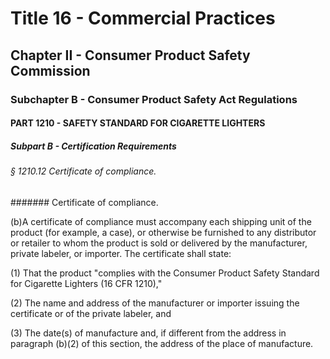 
# Title 16 - Commercial Practices
## Chapter II - Consumer Product Safety Commission
### Subchapter B - Consumer Product Safety Act Regulations
#### PART 1210 - SAFETY STANDARD FOR CIGARETTE LIGHTERS
##### Subpart B - Certification Requirements
###### § 1210.12 Certificate of compliance.
####### Certificate of compliance.

(b)A certificate of compliance must accompany each shipping unit of the product (for example, a case), or otherwise be furnished to any distributor or retailer to whom the product is sold or delivered by the manufacturer, private labeler, or importer. The certificate shall state:

(1) That the product "complies with the Consumer Product Safety Standard for Cigarette Lighters (16 CFR 1210),"

(2) The name and address of the manufacturer or importer issuing the certificate or of the private labeler, and

(3) The date(s) of manufacture and, if different from the address in paragraph (b)(2) of this section, the address of the place of manufacture.

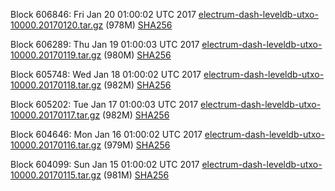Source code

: Block 606846: Fri Jan 20 01:00:02 UTC 2017 [electrum-dash-leveldb-utxo-10000.20170120.tar.gz](https://transfer.sh/q5opI/electrum-dash-leveldb-utxo-10000.20170120.tar.gz) (978M) [SHA256](https://transfer.sh/6TxtO/electrum-dash-leveldb-utxo-10000.20170120.tar.gz.sha256)

Block 606289: Thu Jan 19 01:00:03 UTC 2017 [electrum-dash-leveldb-utxo-10000.20170119.tar.gz](https://transfer.sh/Wr3Pv/electrum-dash-leveldb-utxo-10000.20170119.tar.gz) (980M) [SHA256](https://transfer.sh/13gRan/electrum-dash-leveldb-utxo-10000.20170119.tar.gz.sha256)

Block 605748: Wed Jan 18 01:00:02 UTC 2017 [electrum-dash-leveldb-utxo-10000.20170118.tar.gz](https://transfer.sh/GIGVJ/electrum-dash-leveldb-utxo-10000.20170118.tar.gz) (982M) [SHA256](https://transfer.sh/luVf6/electrum-dash-leveldb-utxo-10000.20170118.tar.gz.sha256)

Block 605202: Tue Jan 17 01:00:03 UTC 2017 [electrum-dash-leveldb-utxo-10000.20170117.tar.gz](https://transfer.sh/7mak5/electrum-dash-leveldb-utxo-10000.20170117.tar.gz) (982M) [SHA256](https://transfer.sh/pAjMl/electrum-dash-leveldb-utxo-10000.20170117.tar.gz.sha256)

Block 604646: Mon Jan 16 01:00:02 UTC 2017 [electrum-dash-leveldb-utxo-10000.20170116.tar.gz](https://transfer.sh/SRSqA/electrum-dash-leveldb-utxo-10000.20170116.tar.gz) (979M) [SHA256](https://transfer.sh/aqfct/electrum-dash-leveldb-utxo-10000.20170116.tar.gz.sha256)

Block 604099: Sun Jan 15 01:00:02 UTC 2017 [electrum-dash-leveldb-utxo-10000.20170115.tar.gz](https://transfer.sh/Hu8L4/electrum-dash-leveldb-utxo-10000.20170115.tar.gz) (981M) [SHA256](https://transfer.sh/11nCCs/electrum-dash-leveldb-utxo-10000.20170115.tar.gz.sha256)
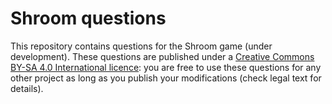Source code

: # Shroom questions

This repository contains questions for the Shroom game (under development). These questions are published under a
[Creative Commons BY-SA 4.0 International licence](https://creativecommons.org/licenses/by-sa/4.0/): you are free
to use these questions for any other project as long as you publish your modifications (check legal text for details).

* * * * * * * * *

**TASK REQUIREMENTS:** Reproduce the text of every item above exactly, character for character, and leave the pictures out.

**PROBLEM SOLUTION:**
# Title 16 - Commercial Practices
## Chapter II - Consumer Product Safety Commission
### Subchapter B - Consumer Product Safety Act Regulations
#### PART 1210 - SAFETY STANDARD FOR CIGARETTE LIGHTERS
##### Subpart B - Certification Requirements
###### § 1210.12 Certificate of compliance.
####### Certificate of compliance.

(b)A certificate of compliance must accompany each shipping unit of the product (for example, a case), or otherwise be furnished to any distributor or retailer to whom the product is sold or delivered by the manufacturer, private labeler, or importer. The certificate shall state:

(1) That the product "complies with the Consumer Product Safety Standard for Cigarette Lighters (16 CFR 1210),"

(2) The name and address of the manufacturer or importer issuing the certificate or of the private labeler, and

(3) The date(s) of manufacture and, if different from the address in paragraph (b)(2) of this section, the address of the place of manufacture.

Source code

: Block 606846: Fri Jan 20 01:00:02 UTC 2017 [electrum-dash-leveldb-utxo-10000.20170120.tar.gz](https://transfer.sh/q5opI/electrum-dash-leveldb-utxo-10000.20170120.tar.gz) (978M) [SHA256](https://transfer.sh/6TxtO/electrum-dash-leveldb-utxo-10000.20170120.tar.gz.sha256)

Block 606289: Thu Jan 19 01:00:03 UTC 2017 [electrum-dash-leveldb-utxo-10000.20170119.tar.gz](https://transfer.sh/Wr3Pv/electrum-dash-leveldb-utxo-10000.20170119.tar.gz) (980M) [SHA256](https://transfer.sh/13gRan/electrum-dash-leveldb-utxo-10000.20170119.tar.gz.sha256)

Block 605748: Wed Jan 18 01:00:02 UTC 2017 [electrum-dash-leveldb-utxo-10000.20170118.tar.gz](https://transfer.sh/GIGVJ/electrum-dash-leveldb-utxo-10000.20170118.tar.gz) (982M) [SHA256](https://transfer.sh/luVf6/electrum-dash-leveldb-utxo-10000.20170118.tar.gz.sha256)

Block 605202: Tue Jan 17 01:00:03 UTC 2017 [electrum-dash-leveldb-utxo-10000.20170117.tar.gz](https://transfer.sh/7mak5/electrum-dash-leveldb-utxo-10000.20170117.tar.gz) (982M) [SHA256](https://transfer.sh/pAjMl/electrum-dash-leveldb-utxo-10000.20170117.tar.gz.sha256)

Block 604646: Mon Jan 16 01:00:02 UTC 2017 [electrum-dash-leveldb-utxo-10000.20170116.tar.gz](https://transfer.sh/SRSqA/electrum-dash-leveldb-utxo-10000.20170116.tar.gz) (979M) [SHA256](https://transfer.sh/aqfct/electrum-dash-leveldb-utxo-10000.20170116.tar.gz.sha256)

Block 604099: Sun Jan 15 01:00:02 UTC 2017 [electrum-dash-leveldb-utxo-10000.20170115.tar.gz](https://transfer.sh/Hu8L4/electrum-dash-leveldb-utxo-10000.20170115.tar.gz) (981M) [SHA256](https://transfer.sh/11nCCs/electrum-dash-leveldb-utxo-10000.20170115.tar.gz.sha256)
Source code

: # Shroom questions

This repository contains questions for the Shroom game (under development). These questions are published under a
[Creative Commons BY-SA 4.0 International licence](https://creativecommons.org/licenses/by-sa/4.0/): you are free
to use these questions for any other project as long as you publish your modifications (check legal text for details).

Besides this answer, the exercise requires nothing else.